Core metric: Promoter holding %, RPT transactions, auditor quality
Score = f(promoter %, RPT/revenue, auditor track record)
India nuance: SEBI disclosures make governance partially measurable.
Penalty Deductions
Applied post-scoring as deductions from Valyra total
| Trigger | Deduction |
|---|---|
| Promoter pledge > 20% | –5 pts |
| Promoter pledge > 30% | Excluded from universe |
| Qualified audit opinion | –8 pts |
| SEBI / ED action (any 5yr) | –10 pts |
| Auditor change (last 2yr) | –4 pts |
| High RPT (> 10% revenue) | –3 pts |
| FII exodus (3 qtrs) + corroborating signal (elevated pledge / auditor change / weak OCF/PAT) | –2 pts |
| FII exodus (3 qtrs) standalone — macro/index-driven | Flagged, no deduction |
Limitations & Caveats
Promoter pledge data lags by ~3 months (quarterly BSE filings). The last known value is displayed.
IND AS adoption (2017) creates discontinuity with pre-FY17 data. All ratio calculations use FY17 onwards.
Banks and NBFCs use a modified scoring model (ROA, NIM, GNPA replace ROCE-based gates).
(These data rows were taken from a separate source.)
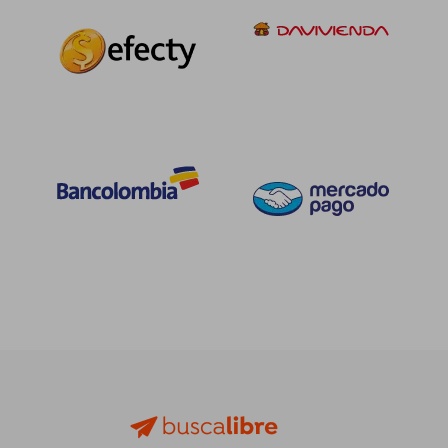
$ 129.294
$ 129.2
55%
55%
dcto.
dcto.
$ 58.182
$ 58.1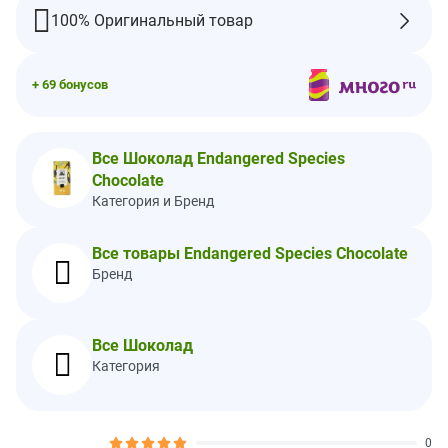
Размер порции:
1 унция (28 г / 1/3 батончика)
100% Оригинальный товар
Порций в упаковке:
3
Количество в
% от суточной
+ 69 бонусов
1 порции
нормы*
Калории
170
Всего жиров
11 г
14%
Все Шоколад Endangered Species
Chocolate
Насыщ. жиры
7 г
35%
Категория и Бренд
Трансжиры
0 г
Холестерин
0 мг
0%
Все товары Endangered Species Chocolate
Натрий
0 мг
0%
Бренд
Всего углеводов
14 г
5%
Пищевая клетчатка
3 г
11%
Все Шоколад
Всего сахара
Категория
8 г
Содержит 8 г
16 %
добавленного сахара
0
Белки
2 г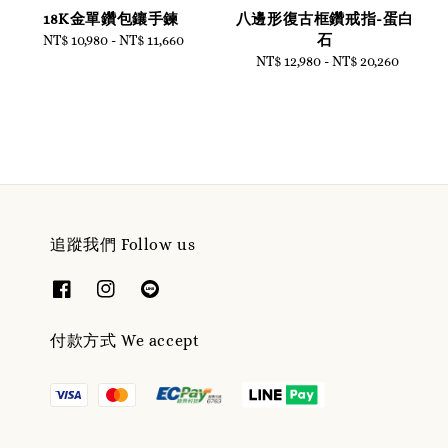
18K金單鑽包鑲手鍊
八邊形復古框鑽戒指-蛋白
石
NT$ 10,980
-
Regular
NT$ 11,660
price
NT$ 12,980
-
Regular
NT$ 20,260
price
追蹤我們 Follow us
付款方式 We accept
OCF data from yfinance can be unreliable; Screener.in is used as primary source.
Valyra is a quantitative screener, not a qualitative analysis. Management quality, industry disruption risks, and macro factors are not fully captured.
This tool does not constitute SEBI-registered investment advice. Always consult a registered advisor.